So, we headed to Harrogate instead where the sun wasn’t shining either, but it was dry as we enjoyed a walk around the town. We must go back sometime and explore further. Tomorrow’s forecast is truly dreadful, but hopefully we’ll find the mettle to brave the wet for a stroll around Knaresborough*.

(*When Mick was a lad in ‘Alifax he had a car draw up next to him and the American occupants asked him for directions to a place they pronounced as Kuh-nah-res-buh-ruff. Mick was perplexed until finally they showed him the name in writing, whereupon he realised they were seeking Knaresborough. It was because of that short encounter all of those years ago that, in our house, Knaresborough is known as Kuh-nah-res-buh-ruff. I overheard some teenagers talking about the place today and it took me a few moments to remember that their pronunciation of the name was the correct one!)

Sunday, 22 November 2015

A Visit to the Smallest County (4)

Saturday 21 November

Rutland Water is a sizeable body of water and, whilst in summer we wouldn’t think anything of walking its outside perimeter in a day, there was still enough left on this trip to keep us amused for another morning’s walking, with today’s objective being the reservoir’s tongue: Hambleton peninsula.


In view of the weather (glorious blue skies, but with a very keen wind which had switched from warm to deep-mid-winter overnight) I ditched plans to walk in from Egleton and instead we sought somewhere to park on the peninsula itself. Being early enough easily to find a parking spot, we had plenty of time at our disposal to fortify ourselves with coffee and bacon/egg sandwiches before we stepped out into the wind.


If the wind had been a bit less and the temperature a bit more it would have been a most perfect walking day, but even so, we can’t really complain about such conditions at this time of year, can we?

With just a handful of runners and cyclists seen, and various scientific experiments carried out as to our respective stride lengths, we found ourselves back at a busier village than we’d left, having ambled a modest 4.5 miles.

And that would have been the end of our trip, except that I’d spotted that Bardon Hill lay just a stone’s throw away from a sensible route home, and as it had been pea-soup weather when I made it the first hill of my Marilyn campaign on 18 November 2014, and as Mick hadn’t been with me that day, we made a little detour.

▶ _AIM_
Carry on the walking diary about Rutland Water and the detour to Bardon Hill, picking up right after its final sentence.

▶ _DATASET_
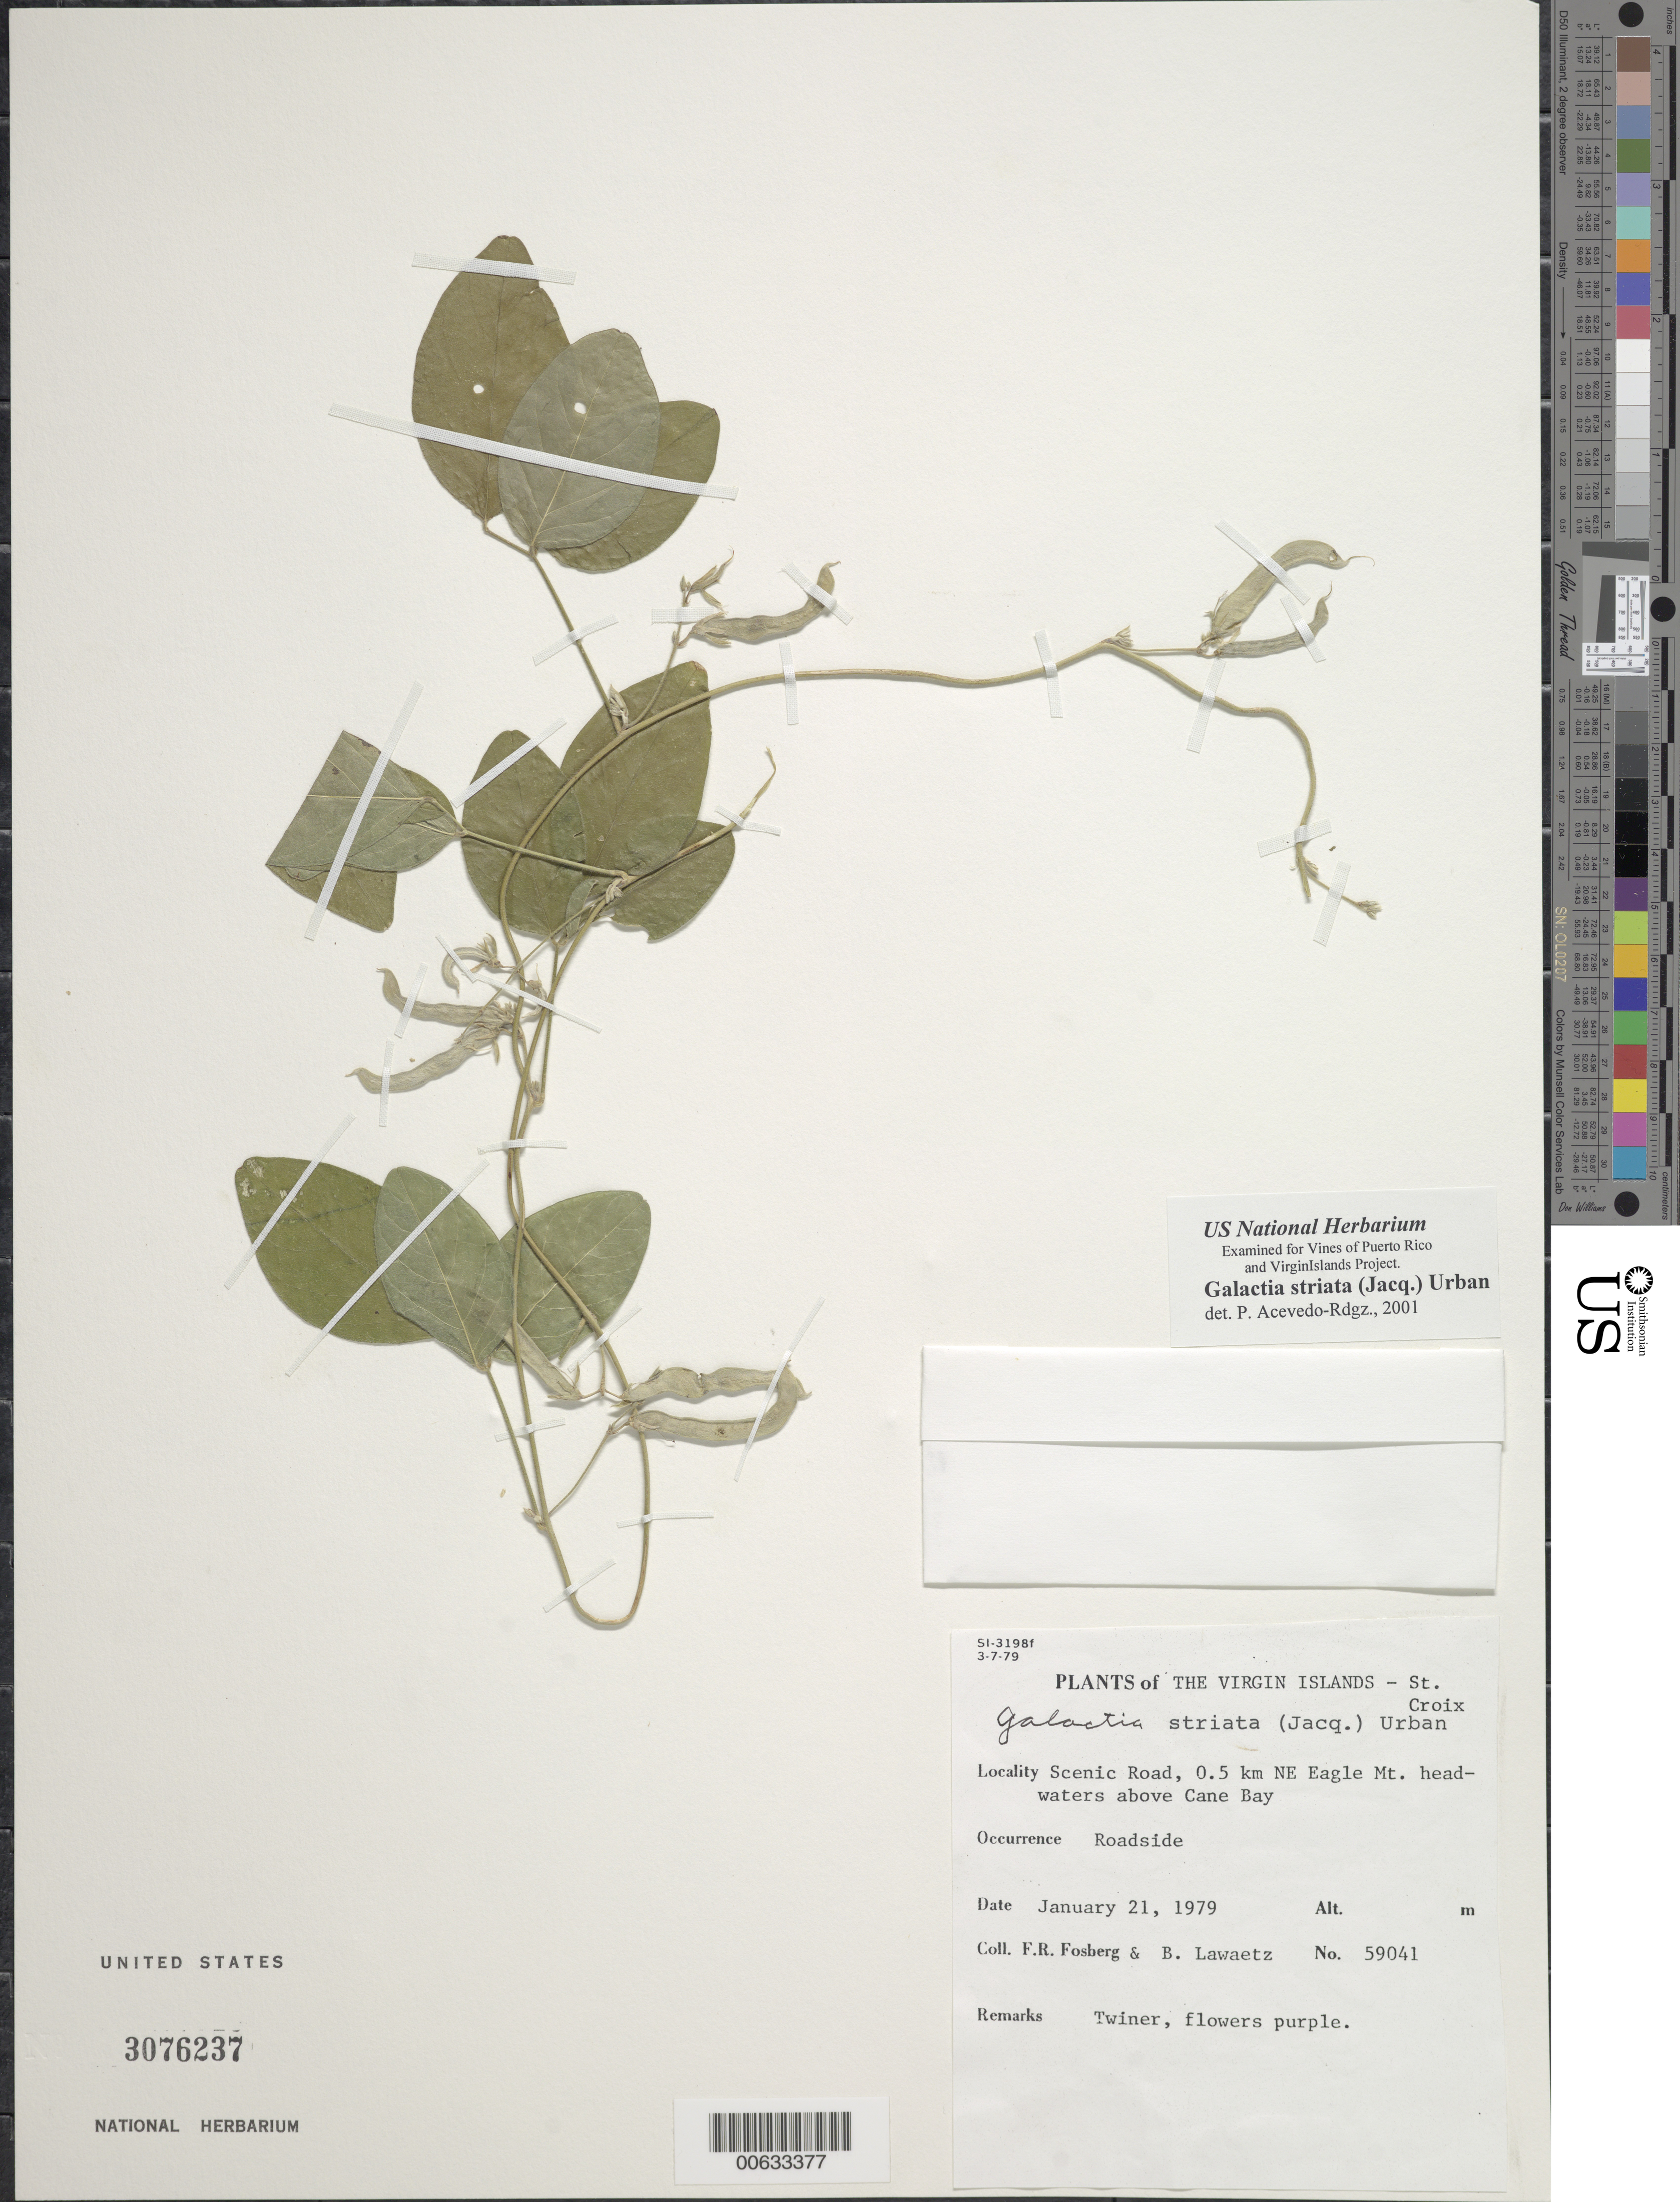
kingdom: Plantae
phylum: Tracheophyta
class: Magnoliopsida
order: Fabales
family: Fabaceae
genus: Galactia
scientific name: Galactia striata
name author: (Jacq.) Urb.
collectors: F. R. Fosberg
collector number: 59041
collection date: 1979-01-21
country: U.S. Virgin Islands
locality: The Virgin Islands, St. Croix, Scenic Road, 0.5 km NE Eagle Mt. headwaters above Cane Bay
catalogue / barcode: US 3076237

▶ _OUTPUT_
The weather forecast on Friday evening had told us of the possibility of a bit of slush lying on Saturday morning in the Midlands, but promised that it would soon thaw, so I hadn’t expected, as we approached Coalville, to see crisp snow in the streets in the middle of the afternoon. We explored those streets a bit more than intended too, having set out from Colin in completely the wrong direction … ooops.


The views were superb from the top, but the wind chill such that we paused only long enough to prove that I really need to work on my selfie composition skills:IMG_0458

A Visit to the Smallest County (3)

Friday 20 November

“Back to Rutland Water!” I declared to be the plan for the day, this time with the intention of taking a stroll along the south side.

Edith Weston* provided us with parking, and west was the direction for which we opted, ambling along under clear blue skies as far as the Visitor Centre, where the cycle track, which circumnavigates the reservoir, leaves the waterside and heads to a road for a short while.

Thoughts of seeing whether dreadful cups of tea were a general feature of the various visitor centres and cafes (really, Wednesday’s offering at Whitwell Visitor Centre was awful) were thwarted when this particular centre was found to be closed**, so with an about-turn, back east we headed.

With the number of yachts we’d seen in land-based storage during Wednesday’s and today’s walks, we had to conclude that if they were all on the water at once it’d be a mightily crowded place. At this time of year there was no crowding evident at all. In fact, the only boats we saw in the water are those in the snap below, and the only ones out and about under sail were dinghies rather than yachts:IMG_0446

Having only covered 5.3 miles we really should have continued east beyond Edith Weston to have a closer look at the church (by appearances)/museum (by what the map says) place we could see, which looked interesting. Unfortunately we didn’t, thus 5.3 miles remained the tally for the day, with 450-feet-worth of undulations. None of the undulations was long or steep, contrary to Anglian Water’s Health and Safety Department’s view, as evidenced by plenty of signs warning of steepness and either requiring dismounting or reminding that helmets should be worn They struck me as being over the top, and it seems that I wasn’t the only one:


Maybe I would be of a different opinion on a warm summer’s day when the vast car parks are brimming and the waterside track busy with families – something it was difficult to picture in our solitude on this trip.

The day was rounded off with a trip to Cottesmore, which now bears very little resemblance to the place Mick remembers from 41 years ago, from where we decided that given the options we may as well go back to Tallington Lakes again and take advantage of the bargain campsite for a third night.

(*Just to clarify: Edith Weston is a ‘where’ not a ‘who’. It’s a village.

** What with closed car parks, prohibitive car park restrictions elsewhere and closed cafes this really was turning into an unexpectedly cheap trip!)

A Visit to the Smallest County (2)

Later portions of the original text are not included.